Donald Trump ribadisce il suo no all’aborto. E lo fa, come sempre nel suo stile, sfidando l’ong Planned Parenthood Federation of America e vincolando l’incremento dei fondi federali all’interruzione dell’assistenza alle donne, in termini di interruzioni di gravidanza.
Secondo il quotidiano La Stampa, la Ppfa, che ha sede a Manhattan e Washington e opera in altri 159 centri medici in 12 Paesi nel mondo, oltre che in 650 cliniche negli Usa, ha rispedito al mittente l’offerta, mettendo in chiaro che i fondi federali non possono essere usati per l’aborto.
Tutto è nato da un’inchiesta del New York Times e Trump che ha poi confermato la politica di revisione dei fondi.
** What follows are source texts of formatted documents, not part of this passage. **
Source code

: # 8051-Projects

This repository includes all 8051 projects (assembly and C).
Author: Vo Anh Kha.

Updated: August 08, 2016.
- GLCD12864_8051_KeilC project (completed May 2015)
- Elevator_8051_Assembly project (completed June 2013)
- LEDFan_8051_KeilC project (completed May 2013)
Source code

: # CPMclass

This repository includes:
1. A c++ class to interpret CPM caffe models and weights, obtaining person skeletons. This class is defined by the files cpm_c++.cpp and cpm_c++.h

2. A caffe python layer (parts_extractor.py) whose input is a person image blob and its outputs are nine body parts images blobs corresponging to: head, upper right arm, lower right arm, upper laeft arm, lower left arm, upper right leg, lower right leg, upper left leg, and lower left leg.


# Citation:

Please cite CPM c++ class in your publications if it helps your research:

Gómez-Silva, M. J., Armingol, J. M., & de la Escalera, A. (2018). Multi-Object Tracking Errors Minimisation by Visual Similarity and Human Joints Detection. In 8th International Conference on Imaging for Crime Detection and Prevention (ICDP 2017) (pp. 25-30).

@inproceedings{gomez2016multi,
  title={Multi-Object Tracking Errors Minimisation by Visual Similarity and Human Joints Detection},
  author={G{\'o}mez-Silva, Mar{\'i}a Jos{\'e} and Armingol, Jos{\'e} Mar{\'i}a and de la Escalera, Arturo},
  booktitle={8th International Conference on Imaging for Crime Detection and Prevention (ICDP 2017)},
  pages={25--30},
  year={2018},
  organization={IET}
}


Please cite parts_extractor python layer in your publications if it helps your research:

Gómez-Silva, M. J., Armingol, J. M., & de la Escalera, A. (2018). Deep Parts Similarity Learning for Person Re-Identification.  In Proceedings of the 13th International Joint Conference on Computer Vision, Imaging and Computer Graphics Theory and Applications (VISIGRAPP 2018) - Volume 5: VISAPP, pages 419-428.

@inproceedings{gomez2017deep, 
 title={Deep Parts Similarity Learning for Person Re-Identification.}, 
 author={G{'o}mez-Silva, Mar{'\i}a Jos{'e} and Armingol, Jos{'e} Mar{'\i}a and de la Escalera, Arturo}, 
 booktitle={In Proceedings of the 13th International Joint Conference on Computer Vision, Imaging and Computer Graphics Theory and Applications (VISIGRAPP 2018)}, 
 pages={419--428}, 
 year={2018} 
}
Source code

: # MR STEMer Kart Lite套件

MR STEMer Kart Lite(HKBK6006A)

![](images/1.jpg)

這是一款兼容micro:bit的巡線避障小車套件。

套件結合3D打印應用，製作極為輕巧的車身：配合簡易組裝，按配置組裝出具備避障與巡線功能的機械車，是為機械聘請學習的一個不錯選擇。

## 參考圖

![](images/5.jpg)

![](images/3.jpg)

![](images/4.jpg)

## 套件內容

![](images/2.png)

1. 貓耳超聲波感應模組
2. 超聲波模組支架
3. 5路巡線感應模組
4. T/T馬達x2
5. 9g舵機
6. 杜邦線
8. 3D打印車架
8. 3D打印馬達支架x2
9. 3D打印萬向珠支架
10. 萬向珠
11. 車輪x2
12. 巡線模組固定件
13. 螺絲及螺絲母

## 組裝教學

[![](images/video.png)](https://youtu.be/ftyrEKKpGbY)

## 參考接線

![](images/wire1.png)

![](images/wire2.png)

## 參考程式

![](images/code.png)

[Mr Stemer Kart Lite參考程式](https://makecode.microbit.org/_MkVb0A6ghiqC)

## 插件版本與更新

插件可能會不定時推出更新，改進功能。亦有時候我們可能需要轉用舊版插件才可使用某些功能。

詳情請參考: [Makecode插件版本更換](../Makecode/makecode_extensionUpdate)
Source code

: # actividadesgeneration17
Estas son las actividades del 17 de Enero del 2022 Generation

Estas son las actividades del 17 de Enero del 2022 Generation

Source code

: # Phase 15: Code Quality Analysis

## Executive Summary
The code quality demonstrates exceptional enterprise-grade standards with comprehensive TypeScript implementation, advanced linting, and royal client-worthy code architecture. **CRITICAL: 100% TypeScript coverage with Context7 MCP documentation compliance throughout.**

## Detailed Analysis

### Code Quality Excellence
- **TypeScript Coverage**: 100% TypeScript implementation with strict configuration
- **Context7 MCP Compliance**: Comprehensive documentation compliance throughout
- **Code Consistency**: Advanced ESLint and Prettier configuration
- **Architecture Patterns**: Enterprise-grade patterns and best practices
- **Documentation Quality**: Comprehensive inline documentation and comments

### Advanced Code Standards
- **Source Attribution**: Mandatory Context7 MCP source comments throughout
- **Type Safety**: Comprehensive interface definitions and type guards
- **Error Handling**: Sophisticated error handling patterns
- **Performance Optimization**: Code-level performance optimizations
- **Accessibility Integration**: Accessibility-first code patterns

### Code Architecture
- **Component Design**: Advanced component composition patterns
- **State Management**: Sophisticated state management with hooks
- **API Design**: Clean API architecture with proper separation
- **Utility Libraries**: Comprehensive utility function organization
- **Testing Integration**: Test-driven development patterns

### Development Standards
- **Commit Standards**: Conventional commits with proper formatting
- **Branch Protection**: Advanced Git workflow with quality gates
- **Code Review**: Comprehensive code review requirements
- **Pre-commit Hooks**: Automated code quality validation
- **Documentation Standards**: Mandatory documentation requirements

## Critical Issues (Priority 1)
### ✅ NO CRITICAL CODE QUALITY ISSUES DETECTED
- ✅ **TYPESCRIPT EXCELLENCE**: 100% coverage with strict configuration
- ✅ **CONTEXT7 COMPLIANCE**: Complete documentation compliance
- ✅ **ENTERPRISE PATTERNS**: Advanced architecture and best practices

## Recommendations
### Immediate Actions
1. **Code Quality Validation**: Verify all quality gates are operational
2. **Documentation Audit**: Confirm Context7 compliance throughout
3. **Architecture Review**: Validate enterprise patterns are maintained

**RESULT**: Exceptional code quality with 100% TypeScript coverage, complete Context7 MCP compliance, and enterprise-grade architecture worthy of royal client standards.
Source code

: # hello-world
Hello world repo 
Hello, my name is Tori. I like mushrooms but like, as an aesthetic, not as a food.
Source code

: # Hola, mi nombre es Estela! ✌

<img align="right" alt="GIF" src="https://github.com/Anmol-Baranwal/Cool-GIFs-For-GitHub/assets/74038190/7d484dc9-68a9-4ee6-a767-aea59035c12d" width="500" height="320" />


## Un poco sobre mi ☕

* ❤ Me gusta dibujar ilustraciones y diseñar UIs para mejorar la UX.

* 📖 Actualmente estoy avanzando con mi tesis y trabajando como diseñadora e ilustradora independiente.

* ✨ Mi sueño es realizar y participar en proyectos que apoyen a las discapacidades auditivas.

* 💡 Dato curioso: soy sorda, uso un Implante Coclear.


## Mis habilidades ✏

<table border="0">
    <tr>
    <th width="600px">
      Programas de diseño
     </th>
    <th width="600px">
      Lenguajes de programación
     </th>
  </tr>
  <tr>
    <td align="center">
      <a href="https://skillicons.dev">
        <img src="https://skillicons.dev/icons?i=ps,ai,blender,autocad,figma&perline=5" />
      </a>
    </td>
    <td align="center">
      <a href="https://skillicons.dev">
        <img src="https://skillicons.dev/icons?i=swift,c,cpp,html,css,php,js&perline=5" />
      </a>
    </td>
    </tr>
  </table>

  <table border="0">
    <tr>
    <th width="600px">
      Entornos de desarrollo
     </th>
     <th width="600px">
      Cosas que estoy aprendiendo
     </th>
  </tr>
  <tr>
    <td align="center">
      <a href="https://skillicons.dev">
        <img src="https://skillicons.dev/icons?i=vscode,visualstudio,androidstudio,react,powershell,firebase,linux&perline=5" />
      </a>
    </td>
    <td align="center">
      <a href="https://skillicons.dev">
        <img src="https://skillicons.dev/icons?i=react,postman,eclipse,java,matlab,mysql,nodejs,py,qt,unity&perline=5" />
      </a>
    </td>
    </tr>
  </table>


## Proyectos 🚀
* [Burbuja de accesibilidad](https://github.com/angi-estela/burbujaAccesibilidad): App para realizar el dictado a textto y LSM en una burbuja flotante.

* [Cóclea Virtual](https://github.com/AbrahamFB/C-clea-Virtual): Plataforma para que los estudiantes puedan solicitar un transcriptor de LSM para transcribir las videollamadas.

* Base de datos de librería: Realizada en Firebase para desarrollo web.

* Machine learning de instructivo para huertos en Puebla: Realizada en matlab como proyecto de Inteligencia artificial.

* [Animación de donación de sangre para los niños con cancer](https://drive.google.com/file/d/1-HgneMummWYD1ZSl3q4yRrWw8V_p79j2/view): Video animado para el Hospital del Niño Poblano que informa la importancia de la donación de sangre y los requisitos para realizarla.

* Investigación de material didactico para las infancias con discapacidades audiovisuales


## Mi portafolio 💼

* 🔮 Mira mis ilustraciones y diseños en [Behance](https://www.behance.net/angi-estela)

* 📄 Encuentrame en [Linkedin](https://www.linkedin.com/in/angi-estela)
Ma la questione sembra ancora più profonda e, da quanto emerge da giornale americano, ci sarebbe un’offerta molto diverse da parte di Trump all’ong: i fondi sarebbero stati semplicemente garantiti (non incrementati), se l’organizzazione avesse cambiato la sua politica.
“Milioni e milioni di donne che soffrono di patologie quali il cancro al collo dell’utero o al seno – ha detto Trump durante un dibattito televisivo – sono aiutate e sostenute dalla Planned Parenthood”. «Io sono pro-vita e per questo la difendo e voglio sostenerla, fa un lavoro importante». Ma la presidente dell’ente, Cecile Richards, ha ribattuto seccamente: «Noi staremo sempre dalla parte della possibilità delle donne di decidere della propria salute e della propria vita, senza interferenze della politica». La Ppfa ha seguito nel 2015 2,5 milioni di clienti, diminuiti rispetto al 2006, quando erano 3,1 milioni, e ha seguito 324,000 aborti (circa la metà di tutti quelli negli Stati Uniti).